Anyways coming back to the rabid dogs. Well a few days ago they had these leopards going around mauling people somewhere around the financial capital of India (sadly they didn’t chomp on too many brokers and CEOs) and you had people moving around with guns, cages, traps, live animals, amulets, charms, images of God, and God knows what else. Well at least they had a leopard. I am locked in my house (actually I am not locked in, my parents have been requesting me not to go out) as are a hundred other people around me because there’s this rabid dog moving around my block (it’s supposed to have bitten eleven people till now, frankly that gives him a legendary kill rate, 11 people in a day, wow) biting people, spreading rabies, using up the rabies vaccine. Now the rabies vaccine is expensive, and though no longer painful (stories of 10 injections in your stomach, are umm well stories) the entire course does tend to stretch out into the better part of a year. Oh well it’s expensive, that gives a lot of people the required incentive to avoid the dastardly animal at any cost, besides Poe died of rabies, so rabies kills. We’ve had everyone from baton wielding security guards to gun totting police officers trying to avoid the dog menace, kill it or something but most of them seemed to have failed in their efforts, and the municipal corporation cannot be bothered to pick up stray rabid dogs. Besides the municipal corporation needs to fill out lengthy paper work before actually capturing or killing a dog, because dogs are protected by laws which are more stringent as compared to those meant to protect humans. But well at the end of the day I am locked inside a house (not that I step out usually, it’s just reassuring to know the I can) because a rabid dog is patrolling the streets outside.

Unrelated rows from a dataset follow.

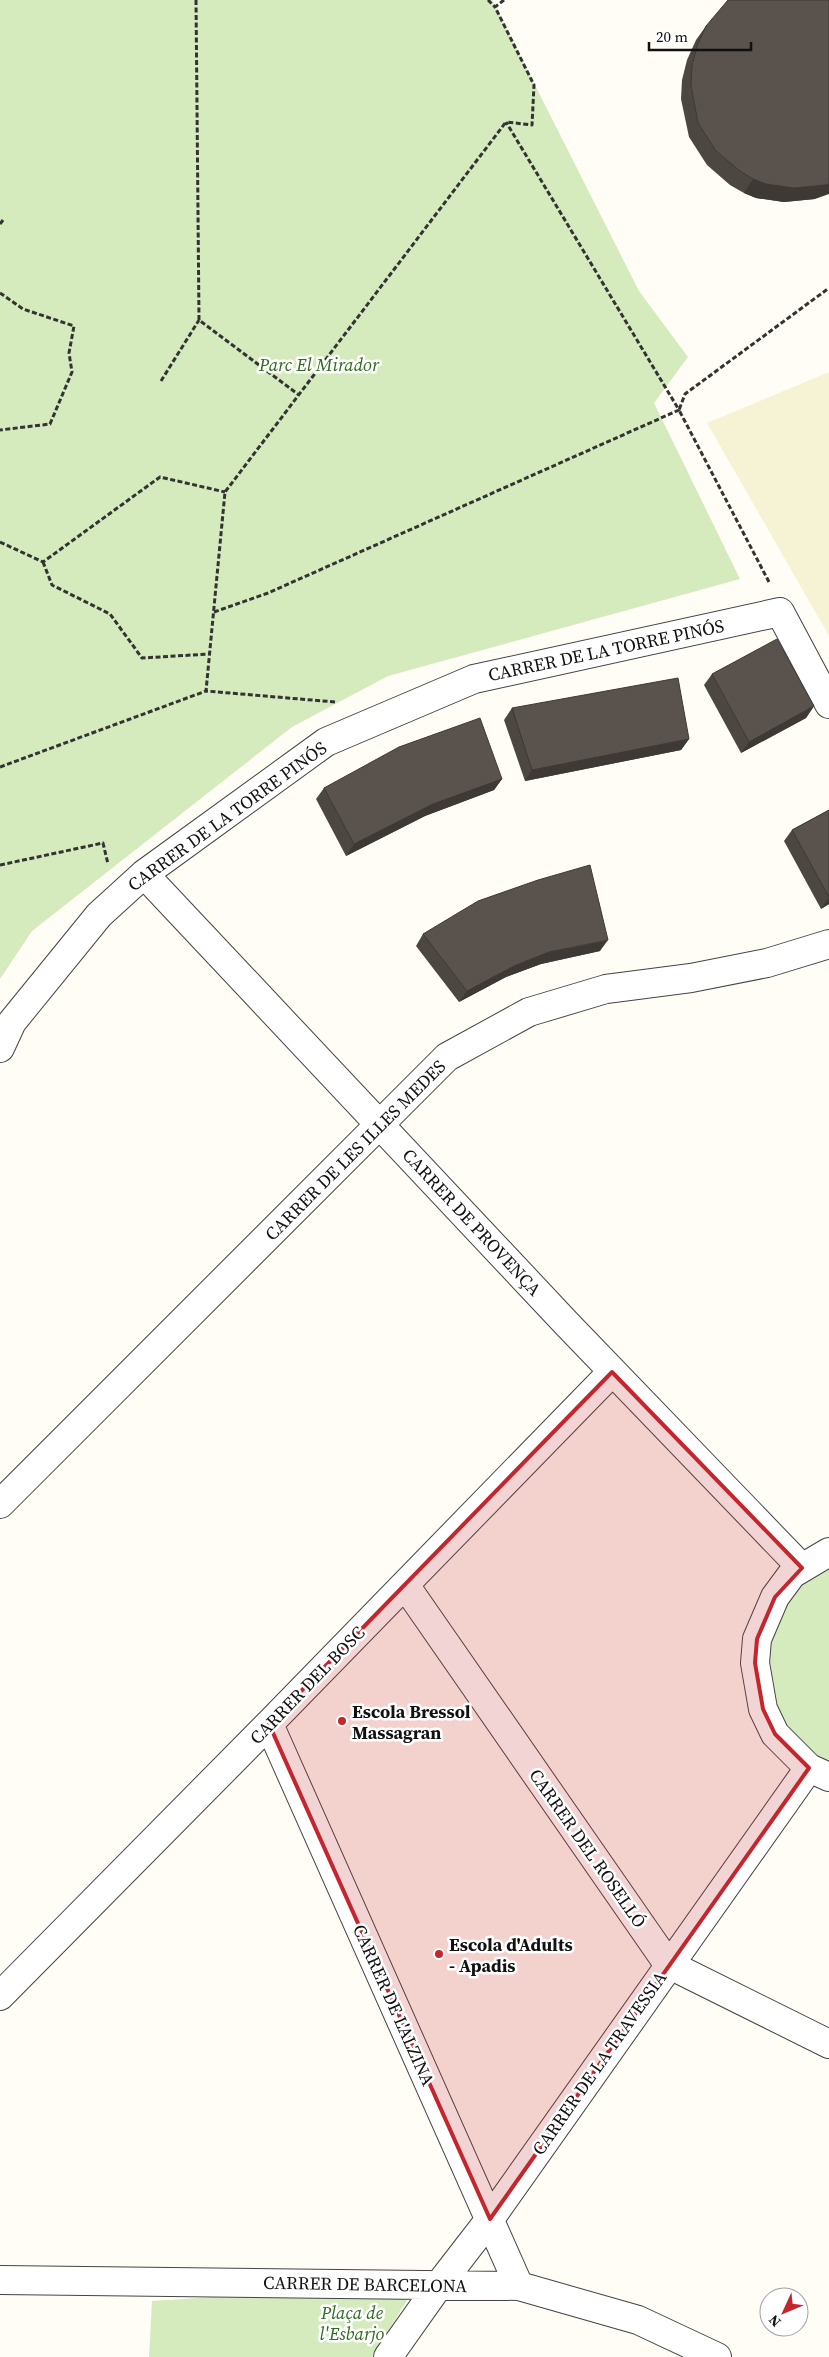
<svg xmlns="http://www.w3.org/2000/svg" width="829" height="2357" viewBox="0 0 829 2357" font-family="'Source Serif 4',serif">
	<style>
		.farmland { fill: #f6f3d4 }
		.green { fill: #d5ebbd }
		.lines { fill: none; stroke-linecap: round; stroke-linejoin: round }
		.minor-casing { stroke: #444; stroke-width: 30 }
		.path { stroke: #333; stroke-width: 3; stroke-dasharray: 5 2.5; stroke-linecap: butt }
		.minor { stroke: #fff; stroke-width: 28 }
		.wall { fill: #4d4742 }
		.shaded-wall { fill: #3f3936 }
		.building { fill: #5a524d; stroke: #3f3936 }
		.marked { fill: #c4262e; fill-opacity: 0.2; stroke: #c4262e; stroke-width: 4; stroke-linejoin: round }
		.poi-dot { fill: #c4262e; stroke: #fff; stroke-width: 2 }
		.labels { text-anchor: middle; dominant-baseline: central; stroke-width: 5; stroke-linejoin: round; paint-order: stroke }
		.park-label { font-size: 18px; font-style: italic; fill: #2f6b1f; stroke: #fff }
		.street-label { font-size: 18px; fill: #111; stroke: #fff }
		.poi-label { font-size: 18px; font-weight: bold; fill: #111; stroke: #fff; text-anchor: start }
	</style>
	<rect width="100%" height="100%" fill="#fffdf5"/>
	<!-- farmland -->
	<path class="farmland" d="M 829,372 L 829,636 L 707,423 Z"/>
	<!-- green -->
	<path class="green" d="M 0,0 L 492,0 L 639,291 L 688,357 L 654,403 L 740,579 L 388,676 L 292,727 L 32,931 L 0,979 Z
		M 829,1560 L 829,1784 L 802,1773 L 754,1656 L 782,1594 Z
		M 417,2284 L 372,2357 L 149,2357 L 152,2301 Z"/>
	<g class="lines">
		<!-- minor casing -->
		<g class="minor-casing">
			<path id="minor" d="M 144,874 L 567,1324 L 802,1568
				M 0,1048 L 12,1022 L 99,915 L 144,874 L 326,742 L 474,679 L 780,612 L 829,704
				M 0,1504 L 447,1057 L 529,1012 L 606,989 L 691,978 L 767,963 L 829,944
				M 829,1552 L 792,1574 L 775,1597 L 757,1639 L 755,1663 L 763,1709 L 775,1734 L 809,1768 L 829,1777
				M 405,1585 L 668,1964 L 829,2044
				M 269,1724 L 519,2286
				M 0,1996 L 269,1724 L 612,1372
				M 0,2280 L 519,2286 L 638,2320 L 717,2357
				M 388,2357 L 439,2285 L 490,2219 L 809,1768"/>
		</g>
		<!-- path -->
		<path class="path" d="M 196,0 L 199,320 L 299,395
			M 488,0 L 495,7
			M 504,0 L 495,7 L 534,85 L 532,125 L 507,122
			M 0,224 L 3,220
			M 0,293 L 23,309 L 74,326 L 69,353 L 72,372 L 50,424 L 0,430
			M 161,381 L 199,320
			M 0,542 L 43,562 L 160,477 L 225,492
			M 43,562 L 52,585 L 110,614 L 142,658 L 209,654
			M 769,582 L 679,410 L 685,394 L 829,288
			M 214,612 L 268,593 L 679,410 L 506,122
			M 335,702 L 206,691 L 225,492 L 506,122
			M 0,767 L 206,691
			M 0,865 L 103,843 L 108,864"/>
		<!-- minor -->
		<use href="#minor" class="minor"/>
	</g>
	<!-- wall -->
	<path class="wall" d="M 706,26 L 815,199 L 784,202 L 756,198 L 744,193 L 730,185 L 707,165 L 689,137 L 681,99 L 682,80 L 687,60 L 696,40 Z
		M 712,674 L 814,706 L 806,718 L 741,753 L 704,685 Z
		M 512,708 L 689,739 L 681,750 L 525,781 L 504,720 Z
		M 502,779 L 494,790 L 425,816 L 346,856 L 316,799 L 324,788 Z
		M 829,810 L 829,904 L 821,909 L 784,841 L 792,830 Z
		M 423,934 L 600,951 L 541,964 L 506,977 L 459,1002 L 416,946 Z"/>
	<!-- shaded-wall -->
	<path class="shaded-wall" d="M 753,179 L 829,184 L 829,194 L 815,199 L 784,202 L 756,198 L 744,193 Z
		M 814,706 L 806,718 L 741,753 L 749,742 Z
		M 689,739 L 681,750 L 525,781 L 532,770 Z
		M 502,779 L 494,790 L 425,816 L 346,856 L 354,844 L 433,804 Z
		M 829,897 L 829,904 L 821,909 Z
		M 608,940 L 600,951 L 541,964 L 506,977 L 459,1002 L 467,991 L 514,966 L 549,952 Z"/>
	<!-- building -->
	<path class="building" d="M 728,0 L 829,0 L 829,184 L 825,185 L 794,188 L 766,184 L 753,179 L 740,171 L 716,151 L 698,123 L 691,85 L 692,66 L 697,46 L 706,26 Z
		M 777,639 L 814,706 L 749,742 L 712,674 Z
		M 678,678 L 689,739 L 532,770 L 512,708 Z
		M 480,718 L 502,779 L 433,804 L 354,844 L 324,788 L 399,747 Z
		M 829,810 L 829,897 L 792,830 Z
		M 590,865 L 608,940 L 549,952 L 514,966 L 467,991 L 423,934 L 478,901 L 538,880 Z"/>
	<!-- marked area -->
	<path class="marked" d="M 612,1372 L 802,1568 L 775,1597 L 757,1639 L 755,1663 L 763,1709 L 775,1734 L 809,1768 L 490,2219 L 269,1724 Z"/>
	<!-- markers -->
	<g class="poi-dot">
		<circle cx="342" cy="1721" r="5"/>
		<circle cx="439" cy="1954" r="5"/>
	</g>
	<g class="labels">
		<!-- park labels -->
		<g class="park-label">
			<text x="319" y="364">Parc El Mirador</text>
			<text x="352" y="2312">Plaça de<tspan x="352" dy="21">l'Esbarjo</tspan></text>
		</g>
		<!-- street labels -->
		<g class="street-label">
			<text transform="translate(606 650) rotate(-12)">CARRER DE LA TORRE PINÓS</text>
			<text transform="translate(227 816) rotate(-36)">CARRER DE LA TORRE PINÓS</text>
			<text transform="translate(355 1150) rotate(-45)">CARRER DE LES ILLES MEDES</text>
			<text transform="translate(472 1222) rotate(47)">CARRER DE PROVENÇA</text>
			<text transform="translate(307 1685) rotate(-46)">CARRER DEL BOSC</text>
			<text transform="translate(588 1848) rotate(55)">CARRER DEL ROSELLÓ</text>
			<text transform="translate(394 2005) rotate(66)">CARRER DE L'ALZINA</text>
			<text transform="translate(599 2063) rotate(-55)">CARRER DE LA TRAVESSIA</text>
			<text transform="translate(365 2284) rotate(1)">CARRER DE BARCELONA</text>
		</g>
		<!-- poi labels -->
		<g class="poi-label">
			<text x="352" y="1711">Escola Bressol<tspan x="352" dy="21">Massagran</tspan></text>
			<text x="449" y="1944">Escola d'Adults<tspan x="449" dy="21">- Apadis</tspan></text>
		</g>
	</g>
	<!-- north arrow -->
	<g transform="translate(784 2312) rotate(226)"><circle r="24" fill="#ffffff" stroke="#a0a0a0"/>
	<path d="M0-4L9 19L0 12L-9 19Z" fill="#c4262e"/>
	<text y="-8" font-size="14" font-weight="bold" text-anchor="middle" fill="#111111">N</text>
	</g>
	<!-- scale -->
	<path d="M649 42v8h102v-8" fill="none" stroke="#111111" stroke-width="2.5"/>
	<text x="656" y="42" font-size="15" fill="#111111" stroke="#ffffff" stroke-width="4" paint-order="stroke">20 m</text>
</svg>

I also got to see my parents carry metal monopods (this is what one of them looks like) to work today, they needed those for safety while walking to and from their respective cars, and well that was funny. Besides carrying a monopod to office is ok, doctors at Baghdad were supposed to have carried AK47s to work during the looting and well this surgeon told RD that he keeps a handgun with him even when he’s operating (the guy doesn’t go around killing people, so I guess the hippocratic oath is not overrated either), but well Delhi is usually supposed to be an okishly peaceful city, umm except for all those murders, rapes, bomb blasts, police encounters and other such things which seem to crop up every now and then. Oh well I am not gonna miss those either, I am gonna stick to missing rabid dogs.

Ze Panda

PS: This is an hour after the original post, and the dog has seemingly been killed by someone. However they have discovered a new jet-black rabid dog, which can operate more stealthily at night.

PPS: Seemingly the dog killed earlier, wasn’t the original culprit, and well we now have four rabid dogs at large.